SUPPLIED INFORMATION:
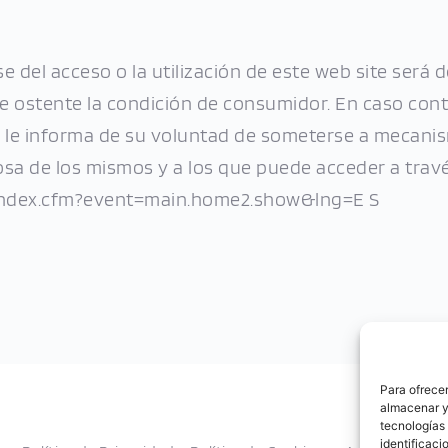
e del acceso o la utilización de este web site será 
te ostente la condición de consumidor. En caso contr
 le informa de su voluntad de someterse a mecanism
sa de los mismos y a los que puede acceder a travé
/index.cfm?event=main.home2.show&lng=E S
Para ofrecer
almacenar y/
tecnologías
identificaci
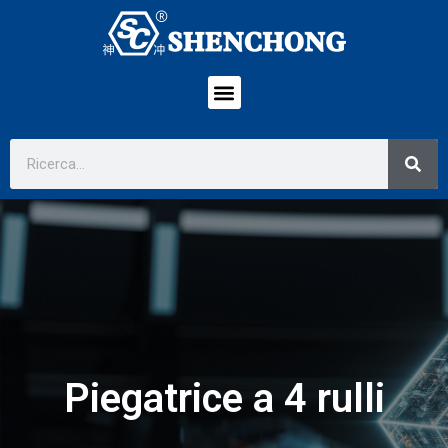
Piegatrice a 4 rulli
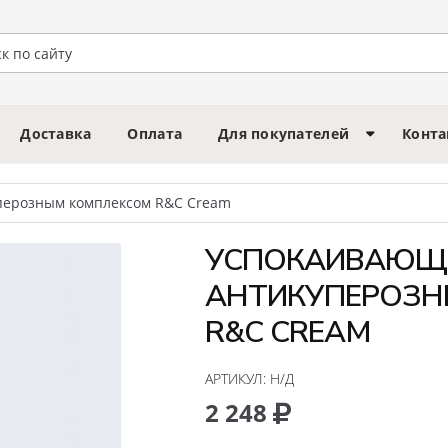
Доставка
Оплата
Для покупателей
Конт
перозным комплексом R&C Cream
УСПОКАИВАЮЩИ
АНТИКУПЕРОЗН
R&C CREAM
АРТИКУЛ:
Н/Д
2 248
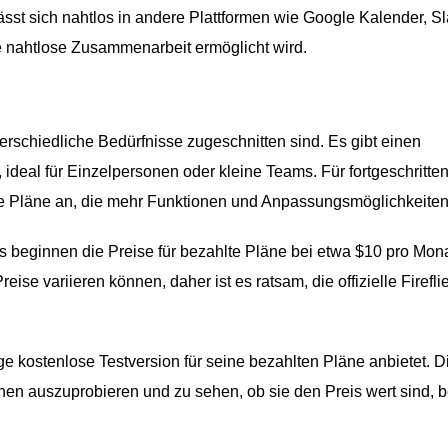
lässt sich nahtlos in andere Plattformen wie Google Kalender, Sl
e nahtlose Zusammenarbeit ermöglicht wird.
terschiedliche Bedürfnisse zugeschnitten sind. Es gibt einen
 ideal für Einzelpersonen oder kleine Teams. Für fortgeschritte
te Pläne an, die mehr Funktionen und Anpassungsmöglichkeiten
s beginnen die Preise für bezahlte Pläne bei etwa $10 pro Mona
eise variieren können, daher ist es ratsam, die offizielle Firefli
ge kostenlose Testversion für seine bezahlten Pläne anbietet. D
nen auszuprobieren und zu sehen, ob sie den Preis wert sind, 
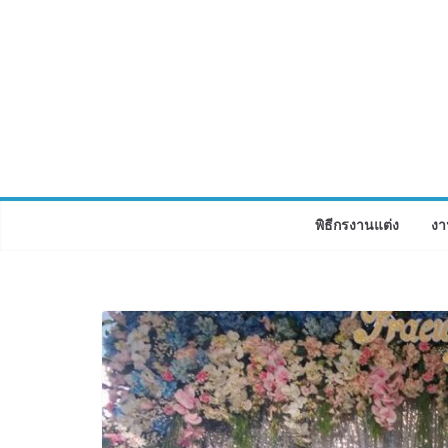
Skip
to
content
พิธีกรงานแต่ง
งา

PROBLEM DETAILS: Look above for the line with "перозным комплексом R&C Cream"; quote it and every line after it, stopping after the line with "ideal für Einzelpersonen", exactly, with nothing added and without pictures.

TASK ANSWER:
перозным комплексом R&C Cream
УСПОКАИВАЮЩИ
АНТИКУПЕРОЗН
R&C CREAM
АРТИКУЛ:
Н/Д
2 248
lässt sich nahtlos in andere Plattformen wie Google Kalender, Sl
e nahtlose Zusammenarbeit ermöglicht wird.
terschiedliche Bedürfnisse zugeschnitten sind. Es gibt einen
 ideal für Einzelpersonen oder kleine Teams. Für fortgeschritte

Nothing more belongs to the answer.